Le vote blanc, quelles conditions pour le comptabiliser ?

Le vote blanc est strictement entendu comme un bulletin blanc exempt de toute mention quelle qu'elle soit ou d'une enveloppe à l'intérieur de laquelle aucun bulletin n'a été glissé. Ces deux options sont les seules qui permettent à un vote blanc d'être considéré et comptabilisé lors du dépouillement. Plusieurs écueils sont donc à éviter : déposer plusieurs bulletins dans l'enveloppe, mettre un bulletin de vote griffonné ou déchiré ou encore un document qui n'est pas un bulletin officiel. De tels bulletins sont simplement reconnus comme des votes nuls et peuvent faire croire à une erreur de la part de l'électeur.

Contrairement aux bulletins nominatifs de chaque candidat, les bulletins de vote blanc ne sont pas fournis officiellement par les bureaux de vote. Ainsi, les électeurs qui souhaitent les utiliser doivent les apporter avec eux. L'article 1 de la loi de 2014 dispose qu'une "enveloppe ne contenant aucun bulletin est assimilée à un bulletin blanc." Par ailleurs, l'article L.49 du Code électoral stipule que "la distribution de bulletins blancs par des particuliers est interdite le jour du scrutin."

Le vote blanc est-il pris en compte dans le résultat des élections ?

S'ils sont décomptés, les votes blancs ne sont pas pris en compte dans le résultat des scrutins et ce même à l'élection présidentielle. La loi du 21 février 2014 n'a été qu'un premier pas vers la reconnaissance du vote blanc et depuis le projet est au point morts. Conformément au texte, la "reconnaissance" actuelle du vote blanc implique simplement que "les bulletins blancs sont décomptés séparément et annexés au procès-verbal." Il en est fait "spécialement mention dans les résultats des scrutins" mais ils n'apparaissent pas parmi les suffrages exprimés. La prise en compte du vote blanc n'est en réalité qu'une façade car s'il est présenté comme un choix politique reconnu, le vote blanc n'a aucun poids à l'issue du scrutin. 
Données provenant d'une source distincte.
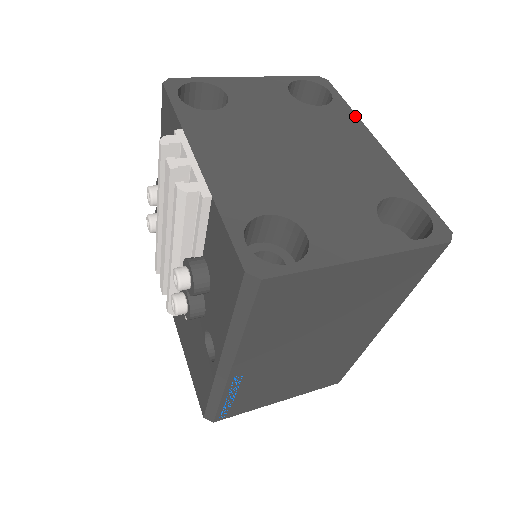
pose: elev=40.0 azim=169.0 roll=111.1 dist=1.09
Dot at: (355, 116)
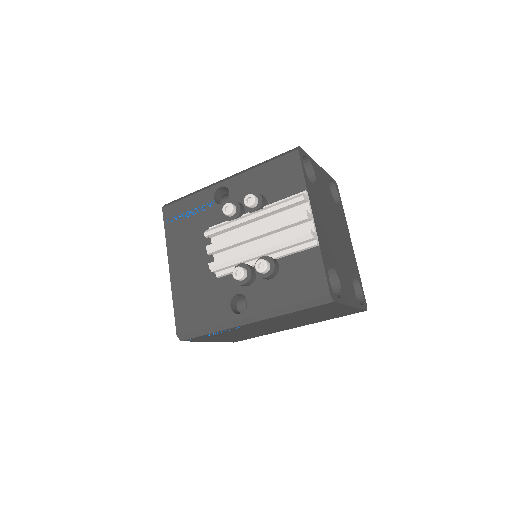
Dot at: occluded
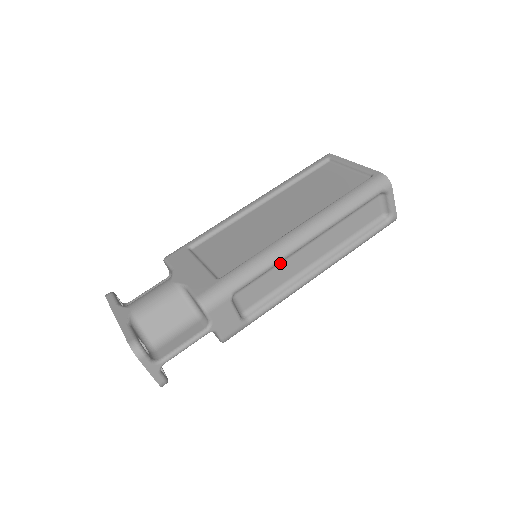
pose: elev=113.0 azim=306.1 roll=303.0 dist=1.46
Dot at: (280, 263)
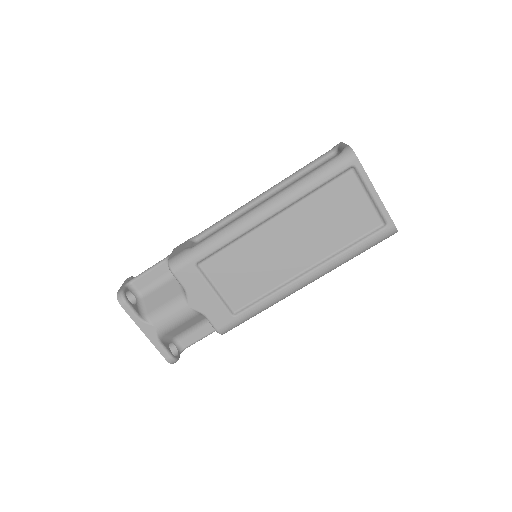
Dot at: occluded
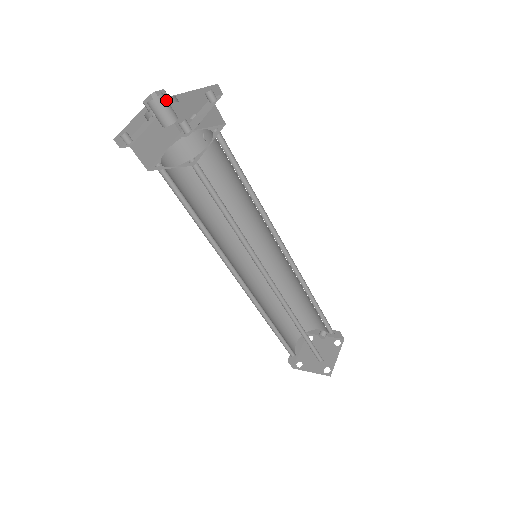
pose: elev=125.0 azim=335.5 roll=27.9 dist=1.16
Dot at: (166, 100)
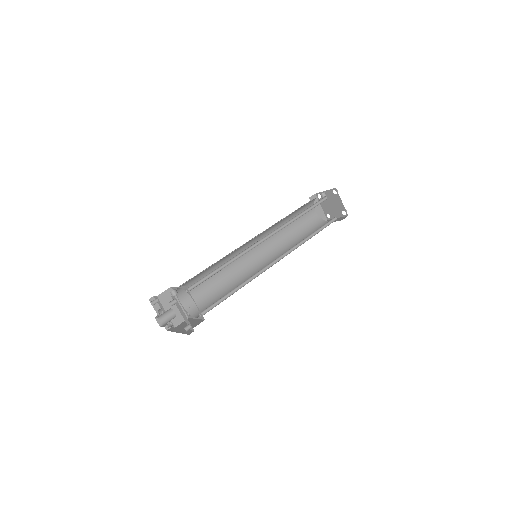
Dot at: (164, 318)
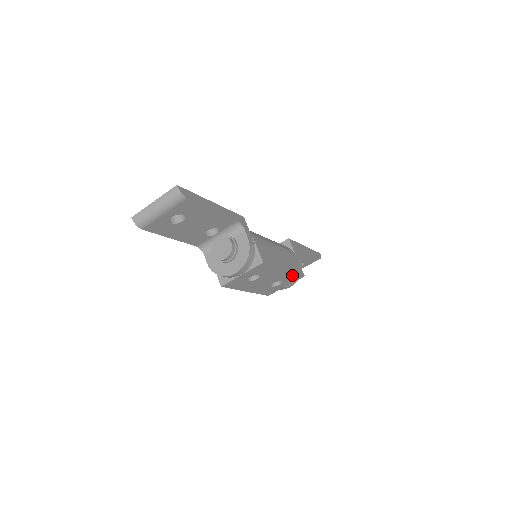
L'espoir d'une réforme pour la prise en compte du vote blanc est-il encore permis ? Souvenez-vous, peu après la crise des Gilets jaunes, Emmanuel Macron avait ouvert la porte, intégrant le sujet au grand débat national. Ni la comptabilisation réelle du vote blanc ni le fameux RIC, le référendum d'initiative citoyenne, n'ont finalement été retenus au terme des débats au contraire d'une part significative de proportionnelle aux  élections législatives ou de la baisse du nombre de parlementaires.